*** Begin section ***
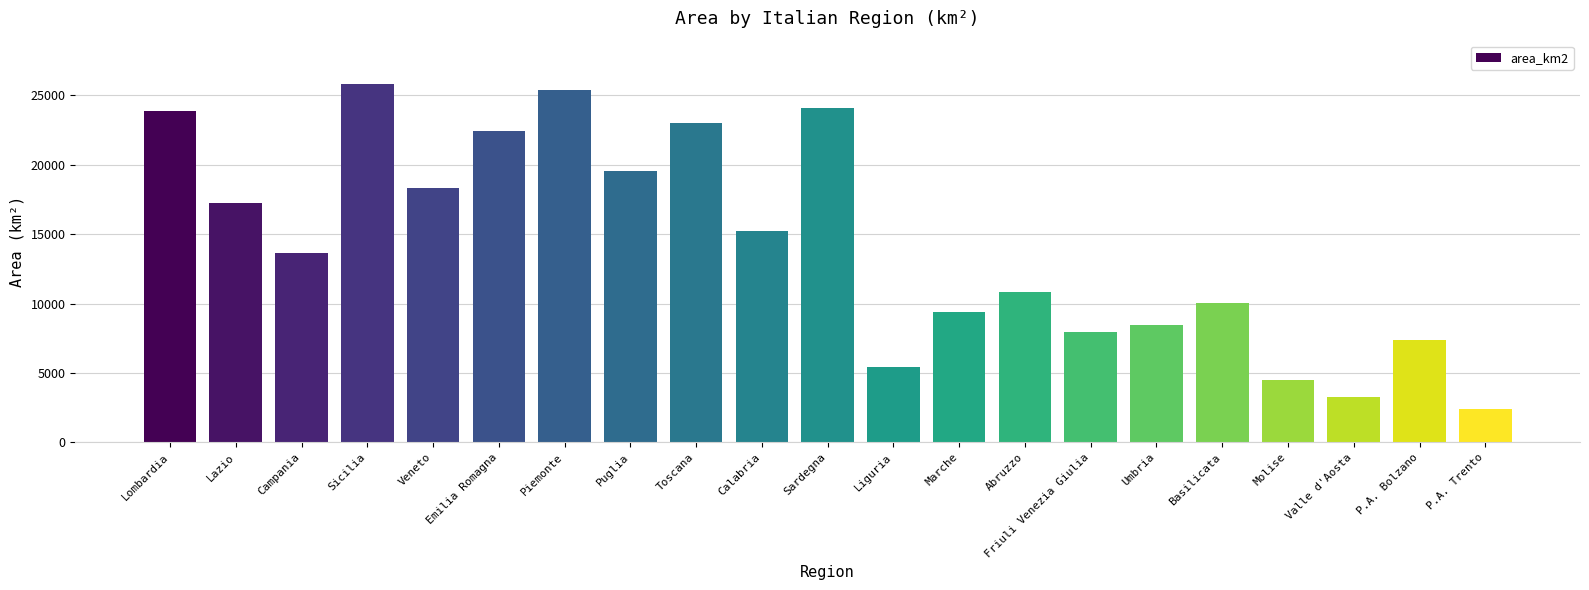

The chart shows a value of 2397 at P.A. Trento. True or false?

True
*** End section ***
*** Begin section ***
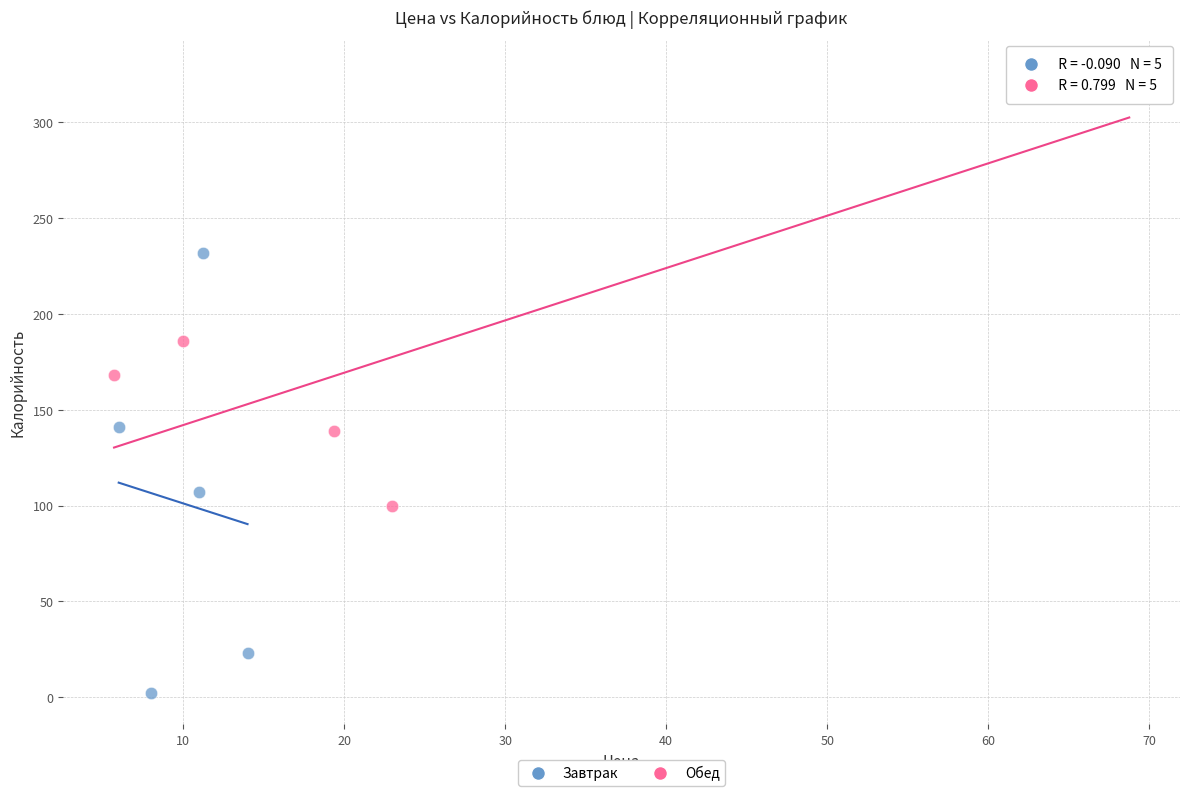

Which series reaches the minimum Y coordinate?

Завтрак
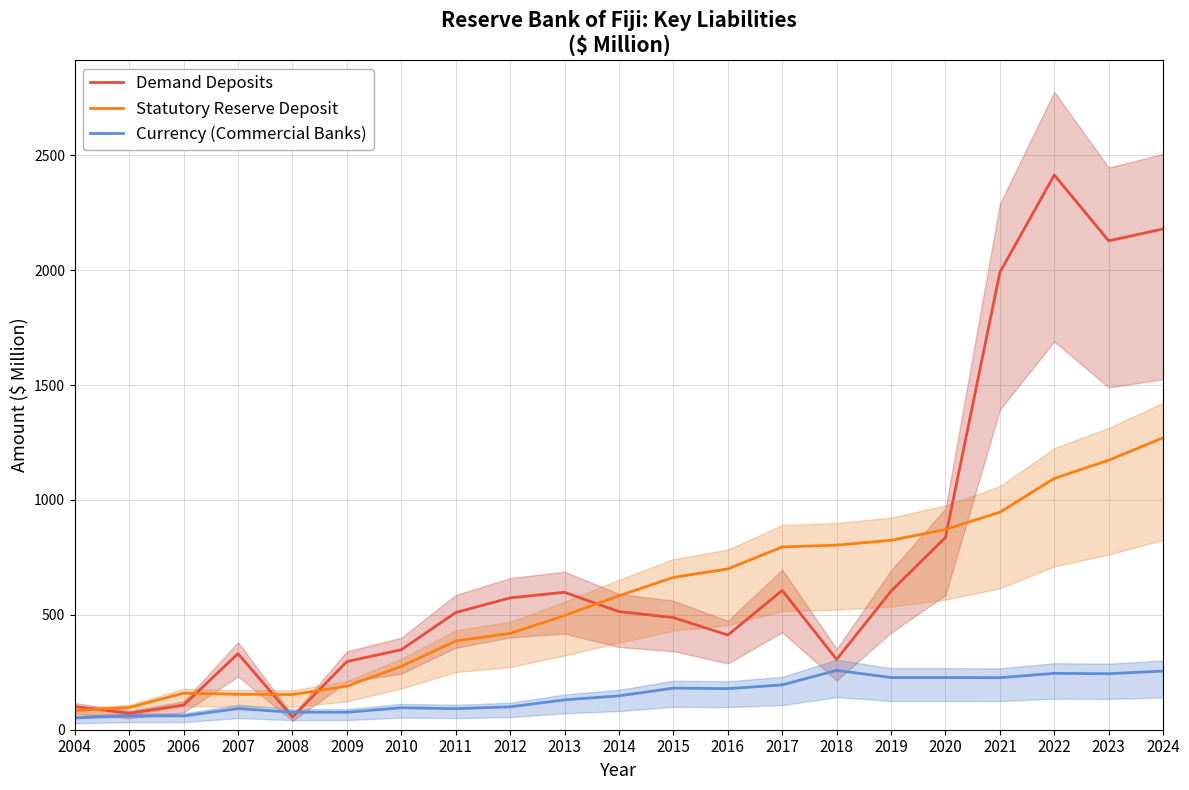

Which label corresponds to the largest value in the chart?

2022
*** End section ***
*** Begin section ***
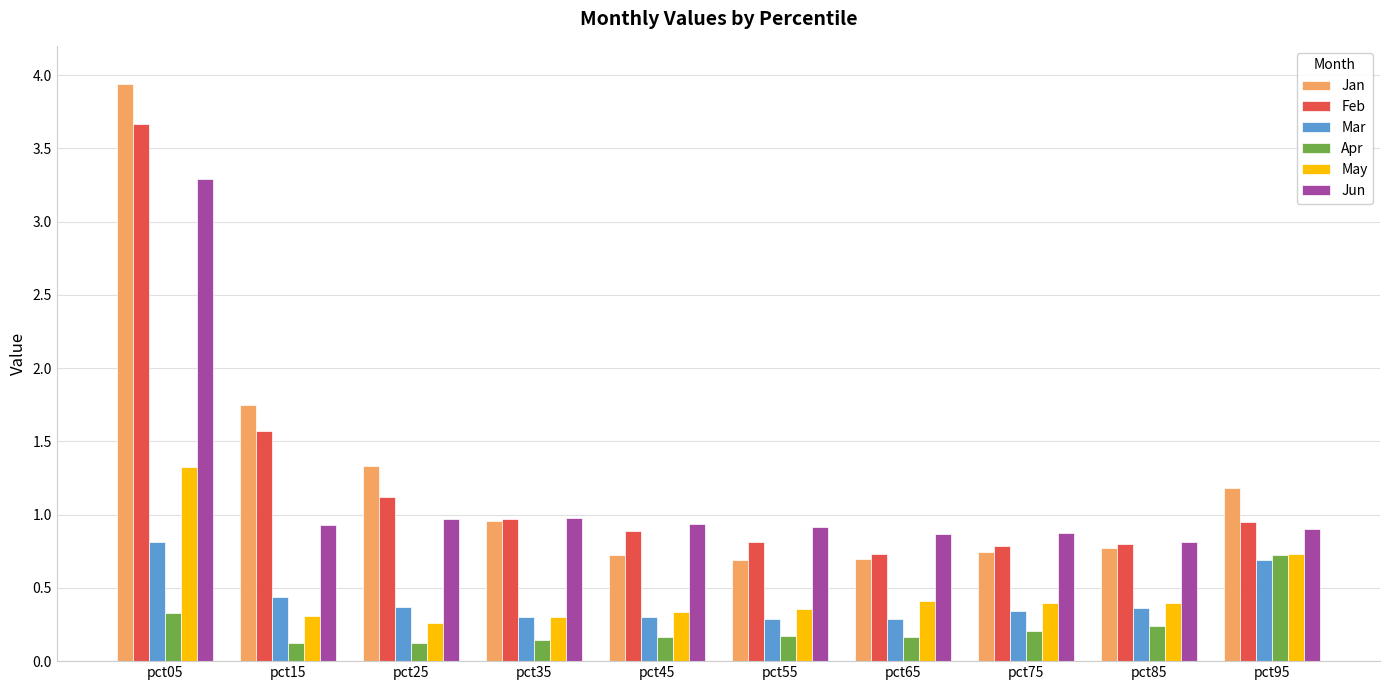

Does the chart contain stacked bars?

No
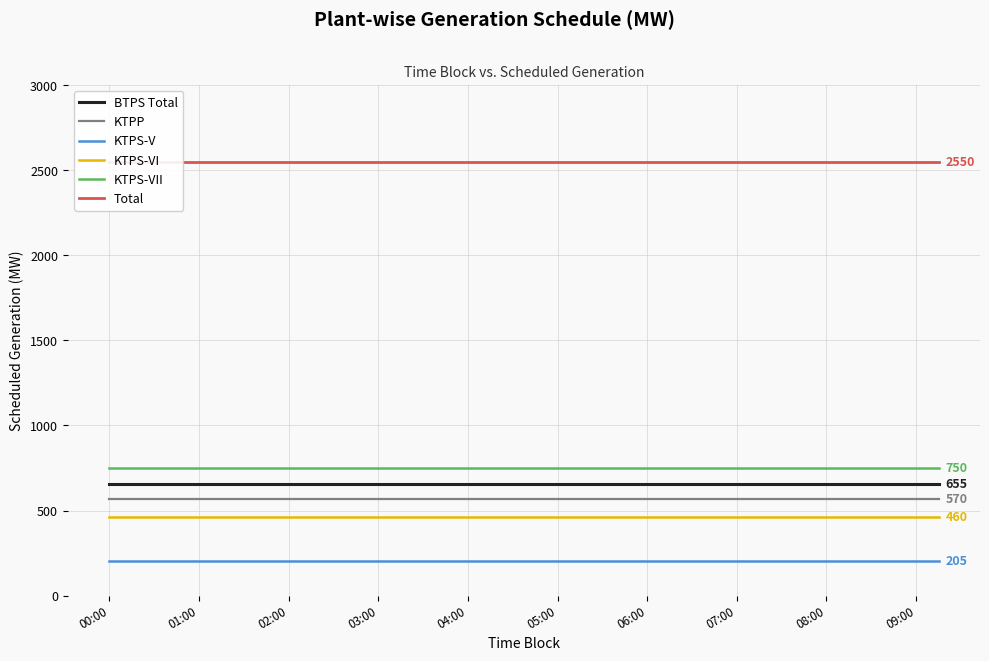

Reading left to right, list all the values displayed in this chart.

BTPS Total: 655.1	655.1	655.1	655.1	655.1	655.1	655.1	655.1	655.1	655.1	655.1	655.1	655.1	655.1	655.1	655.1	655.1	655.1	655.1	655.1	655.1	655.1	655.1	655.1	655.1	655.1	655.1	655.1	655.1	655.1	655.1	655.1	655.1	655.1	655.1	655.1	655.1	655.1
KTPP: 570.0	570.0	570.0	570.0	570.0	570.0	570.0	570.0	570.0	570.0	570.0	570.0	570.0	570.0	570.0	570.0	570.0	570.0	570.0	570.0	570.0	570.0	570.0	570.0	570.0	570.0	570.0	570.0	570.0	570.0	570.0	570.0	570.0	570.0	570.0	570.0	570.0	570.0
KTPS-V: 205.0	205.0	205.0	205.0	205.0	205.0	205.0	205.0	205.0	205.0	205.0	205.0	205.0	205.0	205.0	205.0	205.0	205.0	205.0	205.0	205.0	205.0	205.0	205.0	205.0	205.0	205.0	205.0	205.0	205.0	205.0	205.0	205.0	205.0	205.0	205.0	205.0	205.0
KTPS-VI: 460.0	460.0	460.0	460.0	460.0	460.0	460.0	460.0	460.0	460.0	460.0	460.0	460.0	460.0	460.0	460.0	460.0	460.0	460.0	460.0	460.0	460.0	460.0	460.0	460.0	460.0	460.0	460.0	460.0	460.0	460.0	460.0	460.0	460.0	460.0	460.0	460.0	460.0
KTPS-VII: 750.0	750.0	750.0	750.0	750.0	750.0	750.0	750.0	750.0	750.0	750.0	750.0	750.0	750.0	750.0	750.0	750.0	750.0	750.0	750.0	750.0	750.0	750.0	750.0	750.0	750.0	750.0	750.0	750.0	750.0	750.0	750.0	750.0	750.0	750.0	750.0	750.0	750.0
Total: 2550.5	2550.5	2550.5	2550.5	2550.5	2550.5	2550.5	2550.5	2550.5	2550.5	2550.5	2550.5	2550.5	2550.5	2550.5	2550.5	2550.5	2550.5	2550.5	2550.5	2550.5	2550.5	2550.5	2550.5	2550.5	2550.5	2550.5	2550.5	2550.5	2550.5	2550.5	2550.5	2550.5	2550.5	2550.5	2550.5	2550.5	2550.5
*** End section ***
[Task instructions]
Find each line in the records above that contains the word "Total", and copy every one of those lines in full.

[Response to the task]
BTPS Total: 655.1	655.1	655.1	655.1	655.1	655.1	655.1	655.1	655.1	655.1	655.1	655.1	655.1	655.1	655.1	655.1	655.1	655.1	655.1	655.1	655.1	655.1	655.1	655.1	655.1	655.1	655.1	655.1	655.1	655.1	655.1	655.1	655.1	655.1	655.1	655.1	655.1	655.1
Total: 2550.5	2550.5	2550.5	2550.5	2550.5	2550.5	2550.5	2550.5	2550.5	2550.5	2550.5	2550.5	2550.5	2550.5	2550.5	2550.5	2550.5	2550.5	2550.5	2550.5	2550.5	2550.5	2550.5	2550.5	2550.5	2550.5	2550.5	2550.5	2550.5	2550.5	2550.5	2550.5	2550.5	2550.5	2550.5	2550.5	2550.5	2550.5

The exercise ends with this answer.